BERLIN • The German state of Bavaria is planning "emergency measures" to slow arrivals of asylum seekers, including sending some back to neighbouring Austria, State Premier Horst Seehofer said, directly challenging Chancellor Angela Merkel over the crisis.
Mr Seehofer said over 225,000 refugees have arrived in his southern state in less than five weeks and the authorities are stretched beyond the limit to house and care for them.
The Bavarian Cabinet was due to meet yesterday to agree on the measures, although legally, the state cannot send refugees back as this would be a matter for the federal government in Berlin, where Dr Merkel has refused to cap the number of migrant arrivals.
CONSEQUENCE OF DENYING ASYLUM
If refugees who wish to remain in Germany are sent back to Austria, then you have to expect riots ultimately.

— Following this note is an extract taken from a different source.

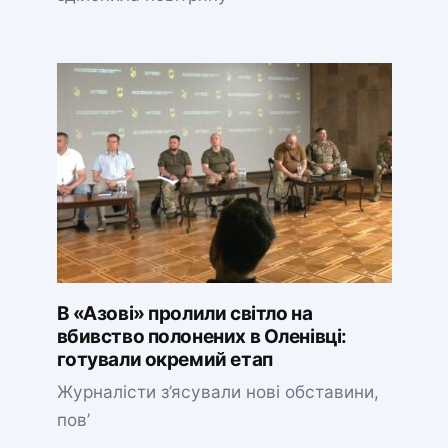
В «Азові» пролили світло на
вбивство полонених в Оленівці:
готували окремий етап
Журналісти з’ясували нові обставини,
пов’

MS JOHANNA MIKL-LEITNER, Austria's Interior Minister
Vienna has warned of the risk of violence if the government in Bavaria, the main entry point into Germany for asylum seekers moving north through the Balkans and Austria, went ahead with the plan.
"If refugees who wish to remain in Germany are sent back to Austria, then you have to expect riots ultimately," said Austrian Interior Minister Johanna Mikl-Leitner.

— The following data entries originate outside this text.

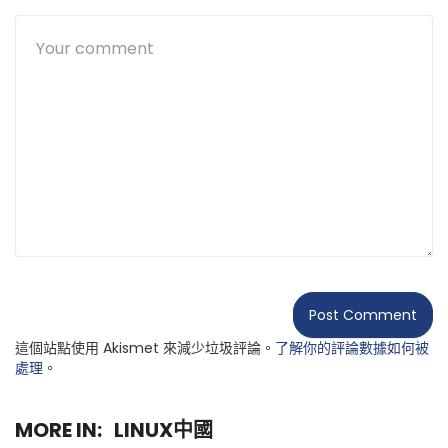
這個站點使用 Akismet 來減少垃圾評論。
了解你的評論數據如何被
處理
。
MORE IN:
LINUX中國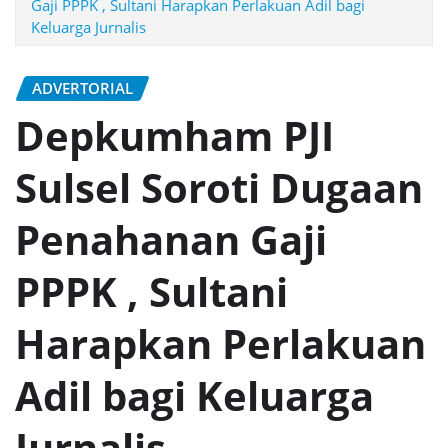
Gaji PPPK , Sultani Harapkan Perlakuan Adil bagi
Keluarga Jurnalis
ADVERTORIAL
Depkumham PJI
Sulsel Soroti Dugaan
Penahanan Gaji
PPPK , Sultani
Harapkan Perlakuan
Adil bagi Keluarga
Jurnalis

She was speaking after raising the issue with German Foreign Minister Frank-Walter Steinmeier and Interior Minister Thomas de Maiziere at a European Union meeting in Luxembourg. Both "are naturally very worried", she said.
Although in the same conservative parliamentary bloc, Mr Seehofer is at loggerheads with Dr Merkel on handling the migrant crisis as he insists that limits on numbers allowed into Germany are needed. Dr Merkel has made clear that she will not introduce a refugee cap.
The refugee crisis is taking its toll on the popularity of Dr Merkel's conservative Christian Democrats and their Bavarian sister party, the Christian Social Union, which Mr Seehofer leads.